GOAL OF THE EXERCISE: Your response should reproduce every line of the entries that contains the word "zero".

SUPPLIED RECORDS:
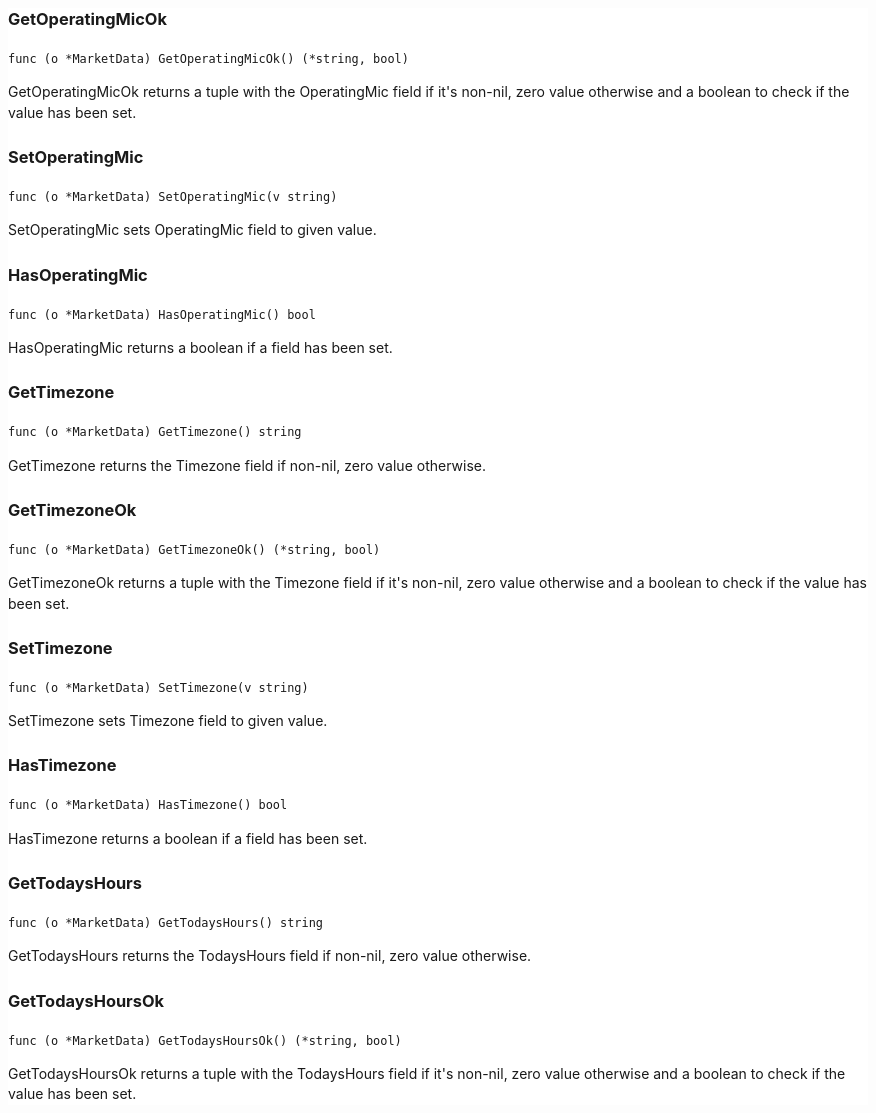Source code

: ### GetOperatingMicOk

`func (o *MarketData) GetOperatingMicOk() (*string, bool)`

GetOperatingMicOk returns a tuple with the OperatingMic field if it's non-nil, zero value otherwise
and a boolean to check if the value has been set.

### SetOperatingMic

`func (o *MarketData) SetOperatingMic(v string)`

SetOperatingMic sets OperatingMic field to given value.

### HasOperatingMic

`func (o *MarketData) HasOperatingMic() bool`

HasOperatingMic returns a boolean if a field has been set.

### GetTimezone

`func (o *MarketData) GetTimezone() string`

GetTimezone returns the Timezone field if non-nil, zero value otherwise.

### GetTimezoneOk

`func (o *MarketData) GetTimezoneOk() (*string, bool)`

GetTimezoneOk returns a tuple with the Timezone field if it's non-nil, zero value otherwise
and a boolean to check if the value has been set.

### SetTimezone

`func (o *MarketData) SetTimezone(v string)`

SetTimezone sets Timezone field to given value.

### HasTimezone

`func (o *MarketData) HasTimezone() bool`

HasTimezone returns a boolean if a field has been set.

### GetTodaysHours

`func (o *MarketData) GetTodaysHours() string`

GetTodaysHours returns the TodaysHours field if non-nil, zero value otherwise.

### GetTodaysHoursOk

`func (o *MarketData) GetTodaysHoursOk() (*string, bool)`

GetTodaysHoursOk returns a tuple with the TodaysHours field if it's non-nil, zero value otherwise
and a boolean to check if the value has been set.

ANSWER SECTION:
GetOperatingMicOk returns a tuple with the OperatingMic field if it's non-nil, zero value otherwise
GetTimezone returns the Timezone field if non-nil, zero value otherwise.
GetTimezoneOk returns a tuple with the Timezone field if it's non-nil, zero value otherwise
GetTodaysHours returns the TodaysHours field if non-nil, zero value otherwise.
GetTodaysHoursOk returns a tuple with the TodaysHours field if it's non-nil, zero value otherwise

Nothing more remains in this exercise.